● **EXCERPTED DATA**:

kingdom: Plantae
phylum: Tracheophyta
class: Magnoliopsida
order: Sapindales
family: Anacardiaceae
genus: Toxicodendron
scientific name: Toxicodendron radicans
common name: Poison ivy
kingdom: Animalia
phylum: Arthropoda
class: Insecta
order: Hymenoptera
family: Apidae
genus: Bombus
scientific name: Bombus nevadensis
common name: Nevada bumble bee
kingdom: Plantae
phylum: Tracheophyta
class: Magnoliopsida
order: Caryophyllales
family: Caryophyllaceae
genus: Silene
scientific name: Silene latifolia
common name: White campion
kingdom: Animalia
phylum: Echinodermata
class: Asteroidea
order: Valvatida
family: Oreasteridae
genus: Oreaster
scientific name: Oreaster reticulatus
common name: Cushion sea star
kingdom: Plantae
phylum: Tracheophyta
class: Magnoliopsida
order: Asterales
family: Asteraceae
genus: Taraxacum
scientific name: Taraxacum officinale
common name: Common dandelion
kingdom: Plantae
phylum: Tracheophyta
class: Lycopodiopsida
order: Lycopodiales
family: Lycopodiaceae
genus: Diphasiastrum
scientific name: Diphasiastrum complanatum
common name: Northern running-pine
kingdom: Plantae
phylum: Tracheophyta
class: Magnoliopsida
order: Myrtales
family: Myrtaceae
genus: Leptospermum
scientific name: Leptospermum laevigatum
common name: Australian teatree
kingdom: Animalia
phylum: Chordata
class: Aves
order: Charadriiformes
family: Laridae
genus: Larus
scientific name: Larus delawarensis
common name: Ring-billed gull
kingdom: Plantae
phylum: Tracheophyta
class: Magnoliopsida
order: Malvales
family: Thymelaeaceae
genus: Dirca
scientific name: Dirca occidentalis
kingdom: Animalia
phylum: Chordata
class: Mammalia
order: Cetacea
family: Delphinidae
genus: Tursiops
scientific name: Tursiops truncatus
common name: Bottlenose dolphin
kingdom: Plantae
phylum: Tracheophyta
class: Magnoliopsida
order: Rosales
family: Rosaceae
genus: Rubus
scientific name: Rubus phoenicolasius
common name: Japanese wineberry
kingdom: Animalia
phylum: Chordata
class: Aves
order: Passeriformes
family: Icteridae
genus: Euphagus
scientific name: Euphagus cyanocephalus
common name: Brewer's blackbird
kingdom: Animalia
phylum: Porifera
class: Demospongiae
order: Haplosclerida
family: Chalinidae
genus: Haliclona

● **REQUIRED WORK**: Give every line from the one containing "genus: Leptospermum" through the end of the entries, inclusive, as a Markdown table with columns No. and Entry Line, numbering the rows and skipping blank lines.

● **EXPECTED ANSWER**:
| No. | Entry Line |
|---|---|
| 1 | genus: Leptospermum |
| 2 | scientific name: Leptospermum laevigatum |
| 3 | common name: Australian teatree |
| 4 | kingdom: Animalia |
| 5 | phylum: Chordata |
| 6 | class: Aves |
| 7 | order: Charadriiformes |
| 8 | family: Laridae |
| 9 | genus: Larus |
| 10 | scientific name: Larus delawarensis |
| 11 | common name: Ring-billed gull |
| 12 | kingdom: Plantae |
| 13 | phylum: Tracheophyta |
| 14 | class: Magnoliopsida |
| 15 | order: Malvales |
| 16 | family: Thymelaeaceae |
| 17 | genus: Dirca |
| 18 | scientific name: Dirca occidentalis |
| 19 | kingdom: Animalia |
| 20 | phylum: Chordata |
| 21 | class: Mammalia |
| 22 | order: Cetacea |
| 23 | family: Delphinidae |
| 24 | genus: Tursiops |
| 25 | scientific name: Tursiops truncatus |
| 26 | common name: Bottlenose dolphin |
| 27 | kingdom: Plantae |
| 28 | phylum: Tracheophyta |
| 29 | class: Magnoliopsida |
| 30 | order: Rosales |
| 31 | family: Rosaceae |
| 32 | genus: Rubus |
| 33 | scientific name: Rubus phoenicolasius |
| 34 | common name: Japanese wineberry |
| 35 | kingdom: Animalia |
| 36 | phylum: Chordata |
| 37 | class: Aves |
| 38 | order: Passeriformes |
| 39 | family: Icteridae |
| 40 | genus: Euphagus |
| 41 | scientific name: Euphagus cyanocephalus |
| 42 | common name: Brewer's blackbird |
| 43 | kingdom: Animalia |
| 44 | phylum: Porifera |
| 45 | class: Demospongiae |
| 46 | order: Haplosclerida |
| 47 | family: Chalinidae |
| 48 | genus: Haliclona |